In Moreton Binn v. Muchnick, Golieb and Golieb, P.C. 2020 NY Slip Op 02020, the plaintiffs sued their lawyers for allegedly poor advice causing them to lose majority control of a series of corporations they owned. The court rejected the claims for a variety of reasons. First, some claims were dismissed because the lead plaintiff clearly consented to the transaction. Second, additional claims were dismissed because the plaintiffs engaged successor counsel to advise them on the 2016 transaction. The relevant portion of the opinion states:
Plaintiffs allege that their long-time attorneys, defendants John Golieb, Esq. and Muchnick, Golieb & Golieb, P.C. (together, the Golieb defendants), gave poor advice in connection with a series of transactions in 2014, 2015 and 2016, resulting in the loss of plaintiffs’ majority interest and dilution of their interest in their airport spa business, XpresSpa Holdings, LLC (XpresSpa), as well as other damages. The motion court correctly concluded that documentary evidence, including emails and transaction documents, rendered it “essentially undeniable” that plaintiffs were advised of and/or otherwise understood the terms of the transactions they entered into in 2014 and 2015, as well as their alternative options, if any (see Amsterdam Hospitality Group, LLC v Marshall-Alan Assoc., Inc., 120 AD3d 431, 432 [1st Dept 2014] [internal quotation marks omitted]). Those documents “conclusively establish[] a defense to the asserted claims as a matter of law” (Leon v Martinez, 84 NY2d 83, 88 [1994]; see CPLR 3211[a][1]).

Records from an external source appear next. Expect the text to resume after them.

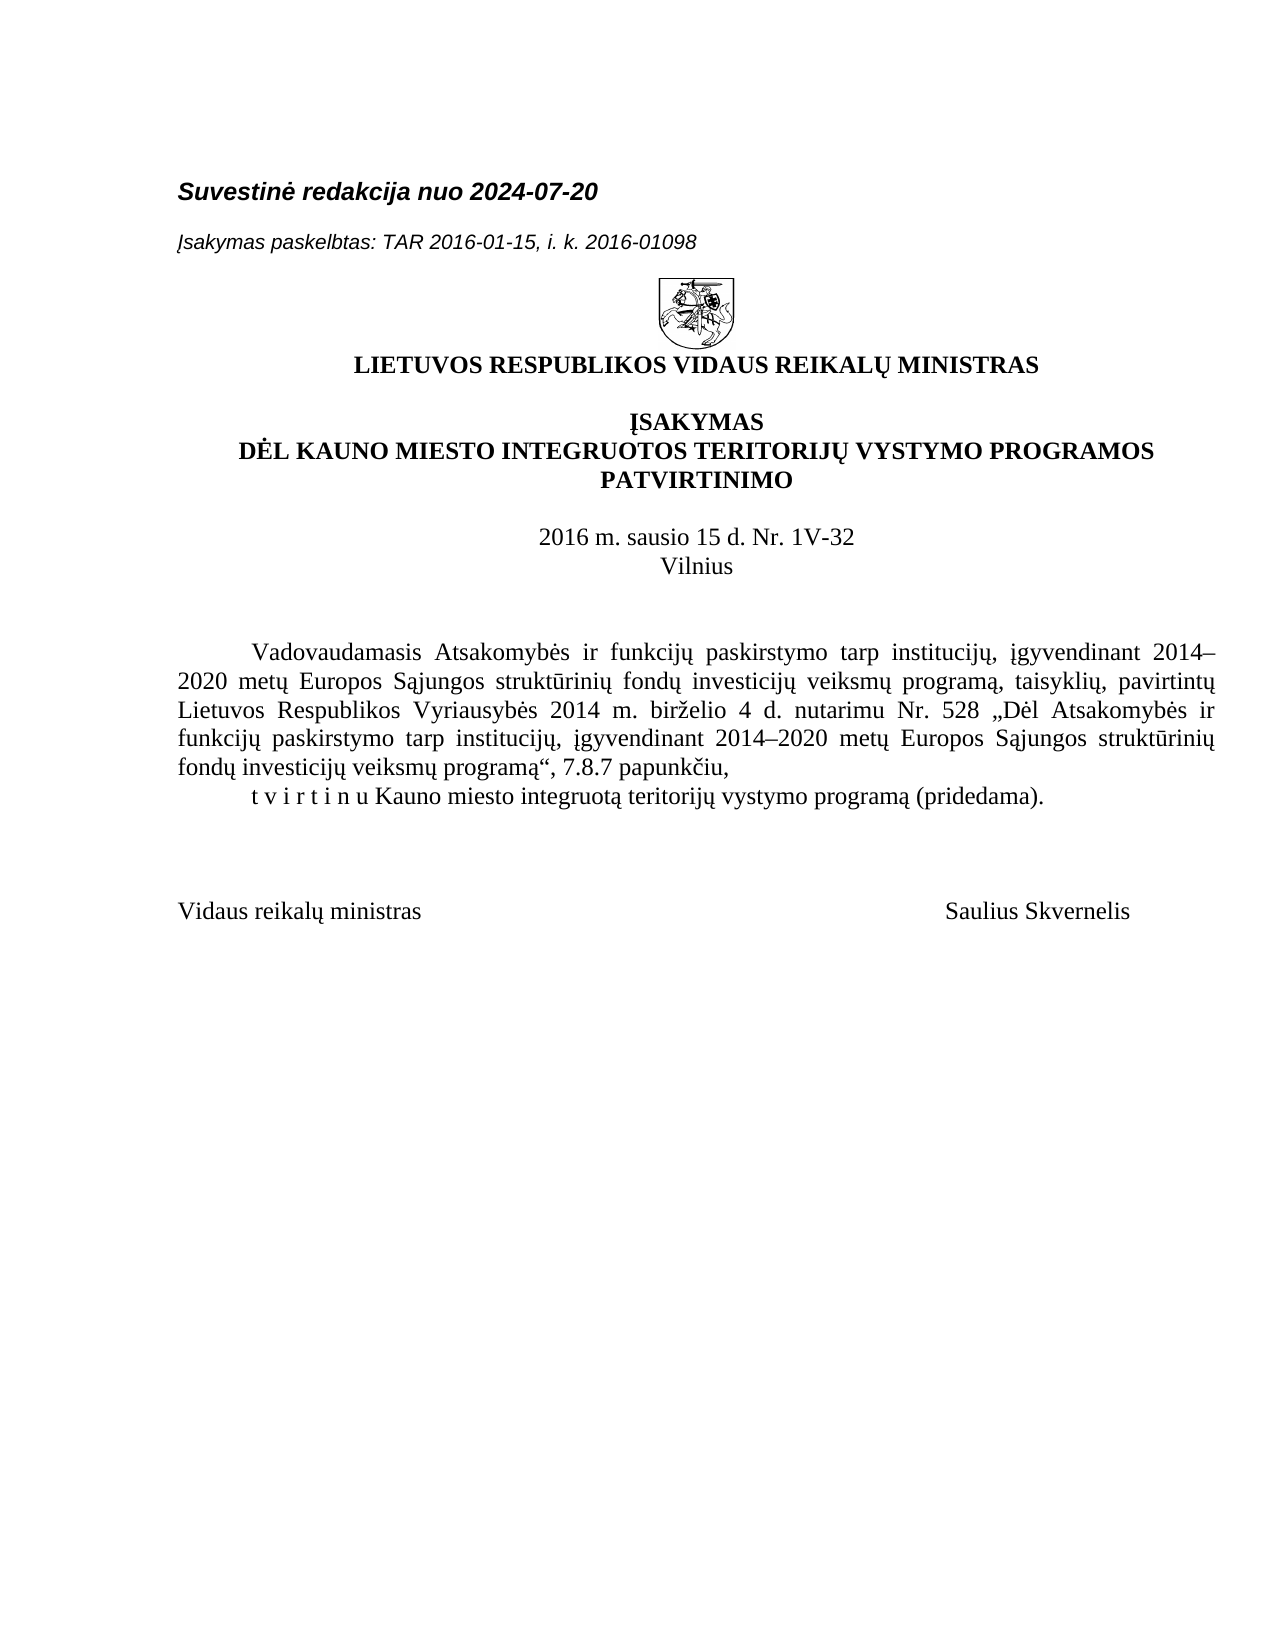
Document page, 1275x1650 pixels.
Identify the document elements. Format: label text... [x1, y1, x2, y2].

text Vidaus reikalų ministras Saulius Skvernelis [177, 896, 1216, 925]
text 2016 m. sausio 15 d. Nr. 1V-32 [177, 522, 1216, 551]
text LIETUVOS RESPUBLIKOS VIDAUS REIKALŲ MINISTRAS [177, 350, 1216, 378]
text Vilnius [177, 551, 1216, 580]
text Įsakymas paskelbtas: TAR 2016-01-15, i. k. 2016-01098 [177, 230, 1216, 254]
text Vadovaudamasis Atsakomybės ir funkcijų paskirstymo tarp institucijų, įgyvendinant 2014–2020 metų Europos Sąjungos struktūrinių fondų investicijų veiksmų programą, taisyklių, pavirtintų Lietuvos Respublikos Vyriausybės 2014 m. birželio 4 d. nutarimu Nr. 528 „Dėl Atsakomybės ir funkcijų paskirstymo tarp institucijų, įgyvendinant 2014–2020 metų Europos Sąjungos struktūrinių fondų investicijų veiksmų programą“, 7.8.7 papunkčiu, [177, 637, 1216, 781]
text ĮSAKYMAS [177, 407, 1216, 436]
text t v i r t i n u Kauno miesto integruotą teritorijų vystymo programą (pridedama). [177, 781, 1216, 810]
text Suvestinė redakcija nuo 2024-07-20 [177, 177, 1216, 206]
text DĖL KAUNO MIESTO INTEGRUOTOS TERITORIJŲ VYSTYMO PROGRAMOS PATVIRTINIMO [177, 436, 1216, 493]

The court correctly concluded that plaintiffs failed to establish that the Golieb defendants were the proximate cause of any damages in connection with the 2016 vote on the merger of XpresSpa and its acquisition by Form Holdings Corp. Documents show that plaintiff Moreton Binn voted in favor of the merger “under protest,” that he felt “frozen. . . out” of the merger negotiations, and that he received inadequate information from Form Holdings — factors outside of the Golieb defendants’ control. Moreover, in connection with their execution of the Joinder Agreement relating to the merger, plaintiffs retained separate counsel to represent them and the minority shareholders in evaluating the voluminous merger and acquisition documents by reviewing the documents and summarizing their terms for the minority shareholders. Thus, separate counsel was an intervening and superseding cause of any damages (see Boye v Rubin & Bailin, LLP, 152 AD3d 1, 10 [1st Dept 2017]).